__SELECTED EXCERPT__.

More than a dozen Muslim-majority countries defended China’s forced detention of up to two million Uighur Muslims in a letter to the United Nations praising China’s human rights record.
According to the State Department, China’s is committing some of its “worst human rights abuses” in the Xinjiang region, where the US government believes they have put as many as 2 million Muslims into forced detention camps for “indefinite periods of time.”
“Reports suggest that most of those detained are not being charged with crimes, and their families lack information about their whereabouts, their well-being, and for how long they will be held. The reasons given for detention appear to vary widely; in some cases, police have claimed they are detaining someone merely because they travelled abroad, or because they have family abroad. There appears to be no ability to contest such detention,” State Department official Scott Busby testified to the Senate.
According to Busby, former detainees described “relentless indoctrination and harsh conditions” at the camps, where they were subject to “beatings and food deprivation.”
“There are reports of the use of stress positions, cold cells, and sleep deprivation in the camps,” he said. “We have also seen reports of other forms of torture or cruel, inhumane or degrading treatment, including sexual abuse. One common goal in reports from former detainees seems to be to forcing detainees to renounce Islam and embrace the Chinese Communist Party. For example, praying and using common Muslim greetings are forbidden in the camps. There are reports that authorities constantly surveil detainees to ensure that they do not pray, even in their own beds in the middle of the night. Detainees are reportedly forced to eat pork and drink alcohol. Some have reported being forcibly medicated with unknown substances.”

__WHAT YOU NEED TO DO__.
1. Answer these questions from the Xinjiang article:
(a) According to the State Department, how many Muslims has China put into forced detention camps in the Xinjiang region?
(b) Who testified to the Senate about the camps, and in what role?
(c) What are detainees reportedly forced to eat and drink?
2. Rewrite the passage of the Xinjiang article that begins at the words "More than a" and stops after "human rights record.", swapping "letter" for "statement".

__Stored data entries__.
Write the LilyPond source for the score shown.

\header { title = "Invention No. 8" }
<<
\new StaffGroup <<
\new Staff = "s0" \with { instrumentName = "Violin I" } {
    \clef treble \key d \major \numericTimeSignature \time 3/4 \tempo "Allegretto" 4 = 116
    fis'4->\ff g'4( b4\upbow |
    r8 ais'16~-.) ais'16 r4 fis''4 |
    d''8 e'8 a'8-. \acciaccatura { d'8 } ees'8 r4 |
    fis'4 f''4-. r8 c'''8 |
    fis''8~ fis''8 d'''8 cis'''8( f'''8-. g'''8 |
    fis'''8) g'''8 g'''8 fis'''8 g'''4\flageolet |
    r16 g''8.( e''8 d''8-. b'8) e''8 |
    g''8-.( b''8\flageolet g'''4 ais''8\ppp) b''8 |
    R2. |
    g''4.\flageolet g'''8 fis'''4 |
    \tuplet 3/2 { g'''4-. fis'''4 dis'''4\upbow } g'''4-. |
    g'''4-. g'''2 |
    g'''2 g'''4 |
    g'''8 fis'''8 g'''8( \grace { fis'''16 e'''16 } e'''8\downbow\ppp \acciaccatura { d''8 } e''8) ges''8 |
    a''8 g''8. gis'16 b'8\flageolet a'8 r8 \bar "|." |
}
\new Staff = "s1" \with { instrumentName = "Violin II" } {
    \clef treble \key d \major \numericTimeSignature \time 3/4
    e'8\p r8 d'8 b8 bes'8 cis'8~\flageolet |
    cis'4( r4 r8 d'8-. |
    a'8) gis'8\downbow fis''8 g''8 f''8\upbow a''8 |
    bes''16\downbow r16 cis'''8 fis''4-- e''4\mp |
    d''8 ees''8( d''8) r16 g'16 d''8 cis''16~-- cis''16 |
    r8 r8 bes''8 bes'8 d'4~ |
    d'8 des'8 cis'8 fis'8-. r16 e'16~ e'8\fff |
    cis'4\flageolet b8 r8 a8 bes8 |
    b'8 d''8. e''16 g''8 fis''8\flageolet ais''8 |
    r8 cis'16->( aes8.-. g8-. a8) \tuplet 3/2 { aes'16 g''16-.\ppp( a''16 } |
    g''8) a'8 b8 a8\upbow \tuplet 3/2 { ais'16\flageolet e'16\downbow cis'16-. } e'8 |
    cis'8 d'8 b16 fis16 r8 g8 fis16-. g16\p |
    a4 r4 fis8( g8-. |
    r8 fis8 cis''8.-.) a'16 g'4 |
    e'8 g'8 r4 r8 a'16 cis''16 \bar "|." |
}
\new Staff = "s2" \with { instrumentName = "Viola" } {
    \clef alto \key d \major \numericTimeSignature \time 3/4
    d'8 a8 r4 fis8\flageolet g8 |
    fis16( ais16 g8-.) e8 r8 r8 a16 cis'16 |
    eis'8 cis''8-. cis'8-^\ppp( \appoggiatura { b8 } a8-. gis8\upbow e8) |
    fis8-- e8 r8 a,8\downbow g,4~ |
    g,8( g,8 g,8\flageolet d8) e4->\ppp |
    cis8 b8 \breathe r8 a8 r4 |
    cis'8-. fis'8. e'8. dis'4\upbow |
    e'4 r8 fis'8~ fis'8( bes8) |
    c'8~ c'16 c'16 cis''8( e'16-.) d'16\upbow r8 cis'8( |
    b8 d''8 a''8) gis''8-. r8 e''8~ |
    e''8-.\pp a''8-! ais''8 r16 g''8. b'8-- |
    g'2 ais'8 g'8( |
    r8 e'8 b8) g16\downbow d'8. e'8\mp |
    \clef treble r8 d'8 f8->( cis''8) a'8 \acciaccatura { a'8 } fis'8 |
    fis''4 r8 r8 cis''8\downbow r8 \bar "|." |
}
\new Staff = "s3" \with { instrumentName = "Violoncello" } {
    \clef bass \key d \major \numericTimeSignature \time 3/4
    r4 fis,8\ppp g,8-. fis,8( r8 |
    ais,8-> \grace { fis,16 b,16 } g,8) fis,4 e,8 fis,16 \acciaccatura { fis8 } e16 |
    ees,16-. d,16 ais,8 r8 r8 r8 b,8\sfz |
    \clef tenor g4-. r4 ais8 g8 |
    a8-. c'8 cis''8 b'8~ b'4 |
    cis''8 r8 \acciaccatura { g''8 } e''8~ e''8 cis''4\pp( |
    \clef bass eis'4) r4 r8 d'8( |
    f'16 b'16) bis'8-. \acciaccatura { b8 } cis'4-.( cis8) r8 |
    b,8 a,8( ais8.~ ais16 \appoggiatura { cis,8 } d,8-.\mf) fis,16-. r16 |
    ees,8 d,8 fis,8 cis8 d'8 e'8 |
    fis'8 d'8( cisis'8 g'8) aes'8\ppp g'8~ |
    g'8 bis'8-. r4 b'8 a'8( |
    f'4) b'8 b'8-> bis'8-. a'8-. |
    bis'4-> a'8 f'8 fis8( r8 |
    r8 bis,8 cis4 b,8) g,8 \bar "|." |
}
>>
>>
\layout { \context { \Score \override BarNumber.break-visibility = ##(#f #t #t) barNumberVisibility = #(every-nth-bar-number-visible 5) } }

__LIST OF SOLUTIONS__.
1.
(a) As many as 2 million.
(b) Scott Busby, a State Department official.
(c) Pork and alcohol.

2.
More than a dozen Muslim-majority countries defended China’s forced detention of up to two million Uighur Muslims in a statement to the United Nations praising China’s human rights record.